Thursday 14 January 2010

White Chicken Chili recipe that tastes really so delicious

My friend has these white chicken chili recipes chicken that my attention and I'm happy for her. This is a delicious food and so visually stunning.

I was pleasantly surprised to be surprised by the ease of preparation, and I could not believe how will this recipe. We were really impressed with the result, the flavor was really wonderful, and it's a pleasant meal.

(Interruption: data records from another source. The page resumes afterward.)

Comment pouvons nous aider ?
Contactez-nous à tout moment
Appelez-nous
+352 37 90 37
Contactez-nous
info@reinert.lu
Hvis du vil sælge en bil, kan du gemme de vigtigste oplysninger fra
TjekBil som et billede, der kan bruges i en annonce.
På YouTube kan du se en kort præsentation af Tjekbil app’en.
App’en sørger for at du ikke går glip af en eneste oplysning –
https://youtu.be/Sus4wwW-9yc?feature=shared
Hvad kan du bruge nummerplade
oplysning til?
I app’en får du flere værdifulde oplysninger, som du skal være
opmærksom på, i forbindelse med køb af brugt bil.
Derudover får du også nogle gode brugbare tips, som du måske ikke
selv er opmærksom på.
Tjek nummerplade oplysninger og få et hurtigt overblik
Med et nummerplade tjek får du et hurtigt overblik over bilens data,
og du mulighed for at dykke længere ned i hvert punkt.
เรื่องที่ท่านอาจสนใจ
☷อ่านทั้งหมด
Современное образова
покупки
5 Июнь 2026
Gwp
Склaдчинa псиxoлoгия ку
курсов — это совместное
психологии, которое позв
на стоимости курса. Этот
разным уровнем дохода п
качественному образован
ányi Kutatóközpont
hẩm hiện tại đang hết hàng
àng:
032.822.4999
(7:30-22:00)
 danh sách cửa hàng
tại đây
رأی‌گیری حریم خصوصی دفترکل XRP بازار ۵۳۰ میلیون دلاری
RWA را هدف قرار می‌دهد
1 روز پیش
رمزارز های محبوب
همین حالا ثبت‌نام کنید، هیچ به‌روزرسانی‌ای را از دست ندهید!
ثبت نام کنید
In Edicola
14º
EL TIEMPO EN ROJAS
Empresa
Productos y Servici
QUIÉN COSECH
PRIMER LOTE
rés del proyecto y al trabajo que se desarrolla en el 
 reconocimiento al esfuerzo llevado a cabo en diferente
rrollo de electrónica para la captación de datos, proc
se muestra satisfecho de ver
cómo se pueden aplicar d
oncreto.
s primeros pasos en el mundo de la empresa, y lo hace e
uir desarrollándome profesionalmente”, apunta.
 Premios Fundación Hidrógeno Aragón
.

White Chicken Chili Recipe # 1:

Ingredients:

3 med onions, chopped (I half --Onions)

2 cloves garlic, minced

1 T olive or vegetable oil

4 cups cooked chicken or turkey

2 cans (15 oz each) white kidney or cannelloni beans, rinsed and drained

1 can (15 ounces) chickpeas or chickpeas, rinsed and drained

2 cups chicken broth (I used more)

1 can (4 oz) chopped green chilies

2 teaspoons ground cumin

1 / 2 teaspoon dried oregano

1 / 4 teaspoon salt

1 / 4 teaspoon cayenne pepper

1 / 4 cup choppedfresh coriander or parsley

Preparation:


In a pan, sauté onions and garlic in oil until they are soft. Transfer to a slow cooker. Add the chicken, beans, broth, green pepper, cumin, oregano, salt and cayenne pepper, mix well. Cover and cook on low for 6-7 hours or until bubbles throws.
Stir in coriander. Are active and corn chips, top with cheese and sour cream. Yield: 8 persons (2 liters)

Notes:

I have great northern beans, Pinto, and any scrap of black eye peas the lastNight, also had no cilantro in the house. And 'better with cilantro, but it is also delicious in this way. I have a little 'stock more, because it seemed too thick.

I have more white chicken chili recipe from my best friend. My family loves this recipe.

White Chicken Chili Recipe # 2:

Ingredients:

3 1 / 2 c. Water

1 tsp. Cumin

1 1 / 2 pounds boneless chicken breast skin

1 tbsp. Plants

1 lg. Chopped onion (1c.)

3 cloves garlic, minced

1 1 / 2 c. frozen white corn, thawed

1 can (15 1 / 2 oz), great northern beans, undrained

3 cans (4 oz pieces) chopped green chilies, undrained

3 tbsp. Lime juice

2 tsp. ground cumin

1 / 2 tsp. ground coriander

1 / 2 tsp. ground white pepper

1 / 3 c. reduced-fat sour cream

2 tbsp. Fresh coriander, chopped

Preparation:


Combine the water and cumin in alarge pot. Bring to a boil. Add the chicken. Reduce heat, cover pot and simmer for 20 minutes to give, until fork-tender chicken. Fuga. Cut the chicken into 3 / 4 inch cubes.
In the same pan and heat the oil over medium heat. Add onion, sauté 5 minutes. Add the garlic, cook for 1 minute. Stir in corn, beans, chili, lime juice, cumin, coriander and white pepper. Bring to a boil. Add the chicken. Lower heat. Cook just heated. Remove the pot is taken off the stove. Mix sourCream and coriander.